Thanks for your interest! Please let me know what else I can tell you.


----------



## goatkid

I wish I could afford it. It would make a lovely goat farm. I have a friend interested in moving to that area and will pass your info on to her.


----------



## mrsmoose13

Thanks, Goatkid. Appreciate your help. Hope your friend will contact us.


----------



## Halfway

mrsmoose13 said:


> Thanks, Goatkid. Appreciate your help. Hope your friend will contact us.


A liitle too far from Bozeman....for now.


----------



## RW kansas hogs

The winters in Montana are alot nicer than what they are here in Kansas, At least in Mt where i lived you didnt have the humidity like here in Ks. Yes it gets cold but you can always put more clothes on and throw another log in the stove, Down here you have the heat & humidity. They have laws about walking around naked lol. 
I lived in Ennis,Mt (south west corner) and it was a 2.5 hour drive to Bozeman, We drove that twice a month to go to walmart. 
we plan on moving back to Mt after the wife finishes her Rn school so she can get a good job and i can do the farmer thing


----------



## RW kansas hogs

could you pm your address im Mt so i can google earth it please, thank you. Tim


----------



## mrsmoose13

Sorry it took so long to respond. We took a trip to Canada for a couple of weeks. Anyway, you asked for an address to Google Earth it - look for Shane Ridge Road, Columbus, MT, 59019. At the end of Shane Ridge Road, the road bends and becomes East Ridge Road - we're off of East Ridge at the corner with Bearpaw Creek Road.
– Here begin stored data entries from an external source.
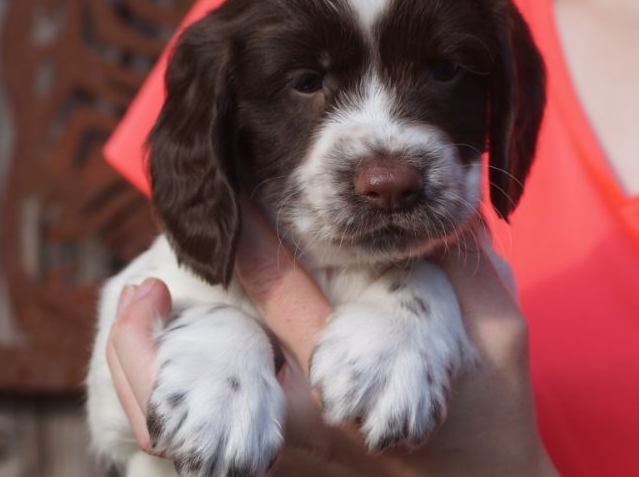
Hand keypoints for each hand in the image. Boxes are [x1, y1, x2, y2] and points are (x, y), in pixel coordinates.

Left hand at [105, 200, 557, 475]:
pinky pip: (200, 449)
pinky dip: (161, 408)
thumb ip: (468, 266)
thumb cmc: (494, 415)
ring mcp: (289, 453)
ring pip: (186, 430)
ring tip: (139, 308)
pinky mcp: (282, 469)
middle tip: (151, 271)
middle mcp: (311, 418)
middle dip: (177, 312)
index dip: (252, 240)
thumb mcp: (499, 335)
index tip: (231, 189)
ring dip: (144, 370)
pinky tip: (153, 362)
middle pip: (221, 365)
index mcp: (360, 373)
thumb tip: (437, 196)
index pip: (287, 296)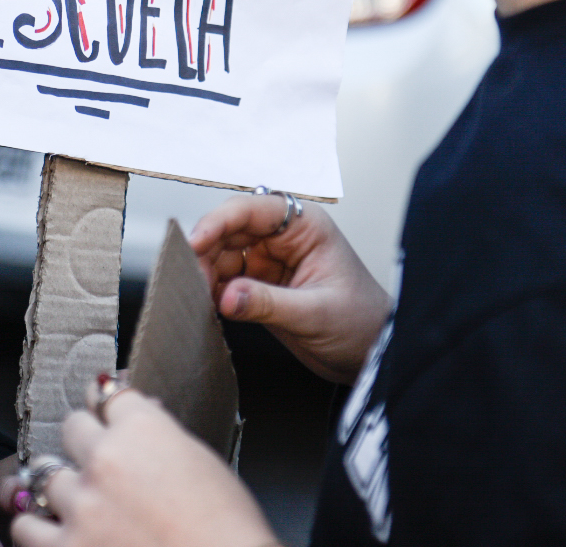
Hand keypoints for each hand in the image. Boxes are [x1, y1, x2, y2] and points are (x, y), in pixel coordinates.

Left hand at [11, 389, 274, 546]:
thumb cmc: (227, 532)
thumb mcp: (204, 466)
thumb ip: (165, 439)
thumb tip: (144, 422)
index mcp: (144, 430)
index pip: (108, 394)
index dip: (106, 403)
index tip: (102, 407)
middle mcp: (105, 459)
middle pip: (72, 427)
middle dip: (84, 440)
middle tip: (96, 459)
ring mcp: (81, 505)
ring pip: (45, 475)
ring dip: (62, 486)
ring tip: (77, 500)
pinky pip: (27, 527)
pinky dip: (37, 527)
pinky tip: (53, 529)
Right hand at [190, 193, 390, 382]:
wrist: (373, 355)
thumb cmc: (362, 322)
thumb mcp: (316, 313)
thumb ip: (268, 303)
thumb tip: (226, 296)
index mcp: (304, 226)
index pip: (251, 210)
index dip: (218, 222)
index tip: (194, 244)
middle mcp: (283, 237)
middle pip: (229, 230)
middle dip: (206, 252)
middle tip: (192, 280)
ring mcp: (269, 262)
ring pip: (222, 255)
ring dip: (206, 273)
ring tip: (197, 297)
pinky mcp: (260, 287)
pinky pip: (226, 281)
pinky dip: (212, 292)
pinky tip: (206, 305)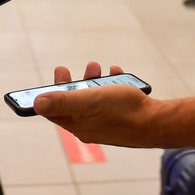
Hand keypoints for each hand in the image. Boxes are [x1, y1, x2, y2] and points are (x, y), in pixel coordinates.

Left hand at [34, 62, 157, 147]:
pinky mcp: (120, 120)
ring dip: (90, 81)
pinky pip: (110, 101)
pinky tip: (117, 74)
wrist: (158, 123)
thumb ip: (64, 101)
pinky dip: (110, 86)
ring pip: (91, 100)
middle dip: (70, 84)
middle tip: (66, 69)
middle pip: (72, 104)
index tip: (50, 78)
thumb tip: (36, 103)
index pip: (53, 112)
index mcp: (78, 125)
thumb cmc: (124, 111)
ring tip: (97, 67)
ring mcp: (105, 124)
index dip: (47, 94)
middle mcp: (90, 128)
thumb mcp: (90, 100)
Hope that helps!


----------



## poorboy

Water??


----------



## JustMe2

Wow!! I'd definitely be interested, except for the fact that Hubby and I need to wait another 20 months before he can retire!  But Montana is one of the states we're looking at.


----------



## akane

All attempts to convince my husband that living even more in the middle of nowhere in montana or wyoming would be a good idea have failed. He already complains he could be making another $50k a year if he lived by a big city instead of in between a couple towns of 100,000.


----------



## mrsmoose13

Dear Poorboy - regarding water - it's possible there's water on our property, we just never looked for it (we're only here 2-3 months each summer). Some of our neighbors have wells, though many have cisterns and bring water in. The house is plumbed, but a septic would be needed. 
Dear JustMe2 - please check back when you do retire. We may well still have the property. 
Dear Akane - thanks for trying. I believe my husband shares your sentiments, whereas I totally understand where your husband is coming from. That's so typical of life, isn't it.


----------



## mrsmoose13

After responding to Poorboy regarding the water situation, I realized there are more options. We have a neighbor (family of 3), in a large house with garden, showers, dishwasher, laundry, and hot tub that gets the majority of their water from collecting rainwater off the roof, storing it in cisterns in their basement, and then filtering it for use. Therefore, if one were to set up such a system, rainwater off the roof is also available.


----------



## Maggie29

Is there a link to photos?


----------



## mrsmoose13

There isn't yet, but I'll work on creating one tomorrow.


----------



## mrsmoose13

Here is a site where photos can be found: http://jewellphotos1.shutterfly.com/ Be sure to check the comments with each photo as I've tried to add more descriptions.


----------



## lonelyfarmgirl

excuse me, but that was entirely bogus of you to put that wonderful heart sucking photo of the cabin and a rainbow first. why? not cool....well...ok....VERY cool. hmpfff.


----------



## AngieM2

What an incredible nice place.


----------



## barefooted

Beautiful, Just like in my dreams.


----------



## bodybyjill

mrsmoose13 said:


> Bearpaw Ranch Association property only 10 miles south of Columbus. Private, quiet, and outdoor spacious getaway, or year-round living. Approximately 45 acres of land with an approximately 800 sq ft rustic cabin. Cabin is off-the-grid, and comes with solar- and wind-powered electricity. Two bedrooms, living room, kitchen (with small propane stove and small dorm room refrigerator) and tool room/bathroom, outhouse. Needs septic. Lots of potential, or tear down and build your dream home. Year-round access via County and Association maintained gravel roads. Cell service, TV reception. Expansive views north across the Montana plains, east toward Laurel and the sunrise, and watch glorious sunsets west over the Crazy Mountains. Southern exposure. Acreage is hilly with some meadows and flat areas. Wood on property either for building, or wood-burning stove. Lots of new growing forest, and some dead and/or downed trees for wood. Deer and turkey wander through, as do assorted other animals. Located less than an hour to many outdoor activities: hiking, hunting, fishing, rafting, scenic drives and winter sports. Only two hours to Yellowstone National Park! Cultural, historical and social opportunities exist nearby in Billings, Bozeman and Red Lodge. A great opportunity! Photos available. $149,500. Call 406-321-1986 for more info.


Thank you for all of this very helpful information! I tried to call the phone number and it said it would not connect and the number was not accepting calls. I’m very interested and will plan to visit ASAP. May i ask you please contact me if this is still for sale? Thank you so much! [email protected]


----------



## tarbe

Thread is 11 years old.

That would be one smoking hot deal in today's market!


----------